The data management system GSQ chose for their new data portal was CKAN, a common platform as it has a global user-base, is customisable and open source, and has a robust feature-set and API. GSQ took it to the next level by choosing to use linked data features such as URIs and vocabularies for all their data management and cataloguing. Their CKAN is also configured to use AWS S3 as its back-end storage, which allows for highly available data and incredibly fast speeds, without overloading their servers.

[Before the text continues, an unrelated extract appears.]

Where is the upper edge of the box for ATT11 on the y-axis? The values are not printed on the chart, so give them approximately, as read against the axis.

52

After migrating terabytes of data to the AWS cloud and making it available for the ODP, we noted that power users may want to leverage the CKAN API for bulk searches and downloads instead of navigating pages and clicking buttons. For some of their specialised processes or applications, it is important to have all the data downloaded to local storage, or their own AWS cloud account if they were using EC2 compute resources. However, writing out the API calls in a Python script isn’t for everyone — GSQ have documented it all in their GitHub — so we have provided a workflow and new library/tool to make it easier. Note that not all datasets may be available using this method yet.
To create a list of dataset IDs to download, we will use the GeoResGlobe, available from the landing page of the ODP:
Draw a polygon around your area of interest using the top-right controls. Here we have drawn around Emerald in the Central Highlands:
Select the layers you are interested in on the left-hand panel. Here we have selected Seismic survey datasets and Reports permits:
Click Places, then “Query layers using this place”. A new panel will appear at the bottom with a table for each layer available. Use the down-arrow button to download a CSV format file for each table you need data for. The PID field, if it exists, is the dataset’s Persistent Identifier that matches the ODP.

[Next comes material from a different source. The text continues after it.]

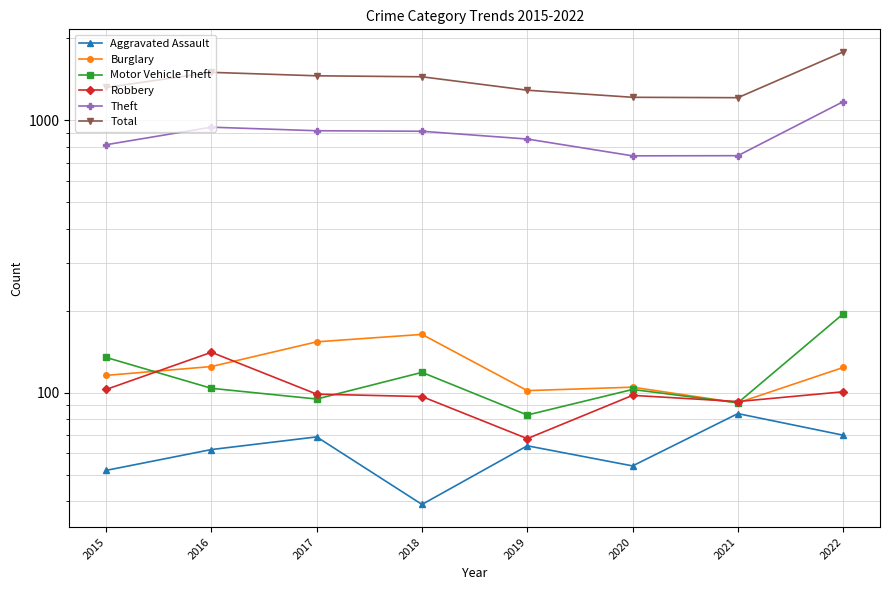

True or false: Motor Vehicle Theft has a value of 134 at 2019.

False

Now that we’ve got a big list of datasets to download, we need to bring in the new ckan-downloader Python tool from PyPI. Get the latest Python version from https://www.python.org/downloads/ and then install the tool with pip install ckan-downloader in your terminal or command prompt.

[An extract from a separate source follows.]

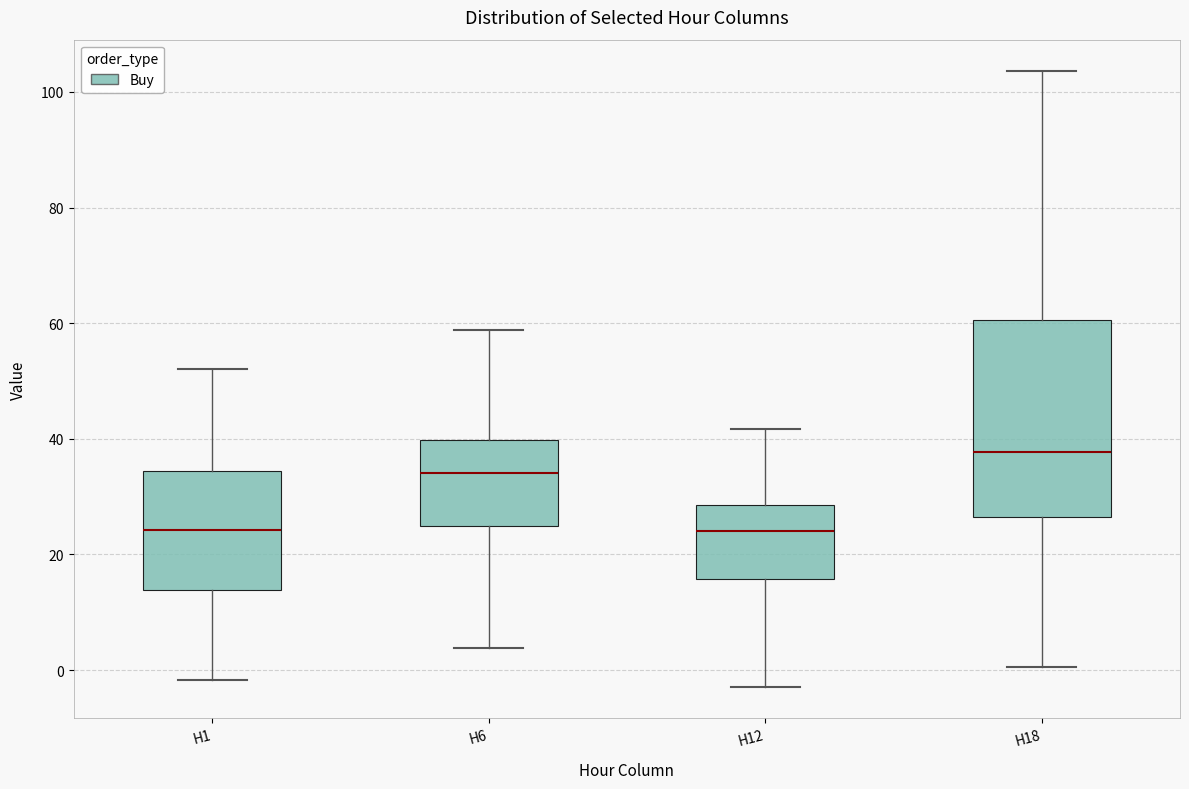

Which box is the tallest, from its lower edge to its upper edge?

H18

Run python -m ckan_downloader to start the interactive tool. You will need to repeat this for each CSV — you are free to combine them into a single table as long as the PID field persists. Follow the prompts to enter the following:
What is the data portal URL? > geoscience.data.qld.gov.au Test connection to https://geoscience.data.qld.gov.au/api/action/site_read was successful. Do you have a CSV with the dataset IDs to download? (y/n) > y What is the CSV file path? > csvfiles/Report Index_wkid_GDA 2020.csv Does this CSV have a header row? (y/n) > y The name of the field/column containing the dataset IDs is needed. The options are: LAT, LONG, qldglobe_geometry, PID, Report Title, Report Number, Report Type, Permit Number, Commodity, Report Period Start Date, Report Period End Date, Stratigraphy, Open File Date, Submitter Which field has the IDs? > PID Which directory should the downloads be saved in? > downloads Starting dataset cr050948 Downloading CR050948 Report Geometry (https://geoscience.data.qld.gov.au/dataset/...25252f50948.zip) to downloads/cr050948/50948.zip Downloading PRODUCTION TESTING REPORT (https://gsq-horizon.s3-ap-southeast-2.amazonaws.com/QDEX/50948/cr_50948_2.pdf) to downloads/cr050948/cr_50948_2.pdf Downloading Report_Main_50948 (https://geoscience.data.qld.gov.au/dataset/...Report_Main_50948.json) to downloads/cr050948/Report_Main_50948.json Starting dataset cr065229 ...
Once that process is finished, you will have transferred all your datasets of interest from the GSQ Open Data Portal cloud storage to your own local device or cloud storage. More features can be added to the tool to enable completely automated interactions, which may be useful if you wish to routinely query for new datasets in a region without even visiting the website. If there is interest we can update the tool and write an updated guide.